Your objective: Continue the text arguing against motivation schemes for workers from the point where it stops.

Text section:

You are missing a basic point.  Schemes laid on workers to "motivate"
them, to force them to produce more, to bribe or threaten them to do
better work never aids intrinsic motivation.  These schemes reduce the
workers' inherent need to do good work.  Further, these schemes make
the workers care less about the company.  They may care more about
chasing the rewards, but they care less about the company.

Another of your basic errors is the assumption that compensation is
only extrinsic motivation.  Of course most of us would not work for
free.  That we are compensated is normal.  Adequate compensation is a
neutral thing.  It can be used (abused?) as an extrinsic tool, and
WILL cause damage.  Pay-for-performance schemes pit workers against
one another, and causes the work force to focus on the scheme rather
than the work.

Your suggestion of a blend shows you still don't get it.  Here are a
couple of illustrations of this point.

A father spends a lot of quality time with his kids.  He shows a great
role model -- energetic, courteous, gentle, hard-working, loving,
responsible, considerate, trusting.  Then one day he gets fed up with
the way one kid is nasty to the other, even after repeated
"consultations" with Dad, and the father back-hands him, knocking him
down, teaching him a lesson, making sure the kids understand about not
sparing the rod.  What lesson have the kids just learned?  What about
all this courteous, considerate, gentle, loving bull***t?

Text extracted from each page:
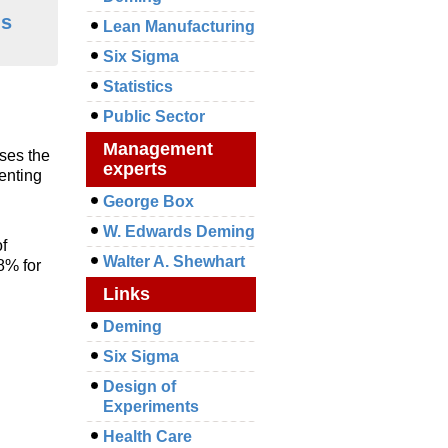
ms
Lean Manufacturing
Six Sigma
Statistics
Public Sector
Management
ses the
experts
enting
George Box
W. Edwards Deming
f
Walter A. Shewhart
8% for
Links
Deming
Six Sigma
Design of
Experiments
Health Care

Response to the task:
Maybe a more relevant example.  A manager spends a lot of time trying
to develop good communication laterally and vertically in his
organization.  He encourages honest feedback.  He gives and receives
it well.  Things are gradually starting to improve.  He is learning
more about how his operation works than ever before.  To add to the
improvement, he installs a Friday afternoon meeting where all the shop
managers get together and present informational items where the boss
rates them, and gives out points on how important they are, how much
improvement it shows, and valuable it is that problem info is brought
up in a timely manner to be nipped in the bud, so to speak.  The
points will decide who gets what bonuses, trips, badges, etc.  All of
a sudden, the picture changes.  After a few weeks he realizes that
what he is hearing bears little resemblance to what is actually
happpening.  He no longer hears of problems.  Everyone's project is
reported in glowing terms.  He has a special meeting where he decrees
that everyone must give him the real info.  Nothing changes.  He has
another meeting where he chastises a guy who obviously sugar-coated
his reports to get points.  He makes it known that it will reflect in
the new performance appraisal system he is working on.  Now the info
the boss gets bears absolutely no semblance to reality.

Extrinsic destroys instrinsic.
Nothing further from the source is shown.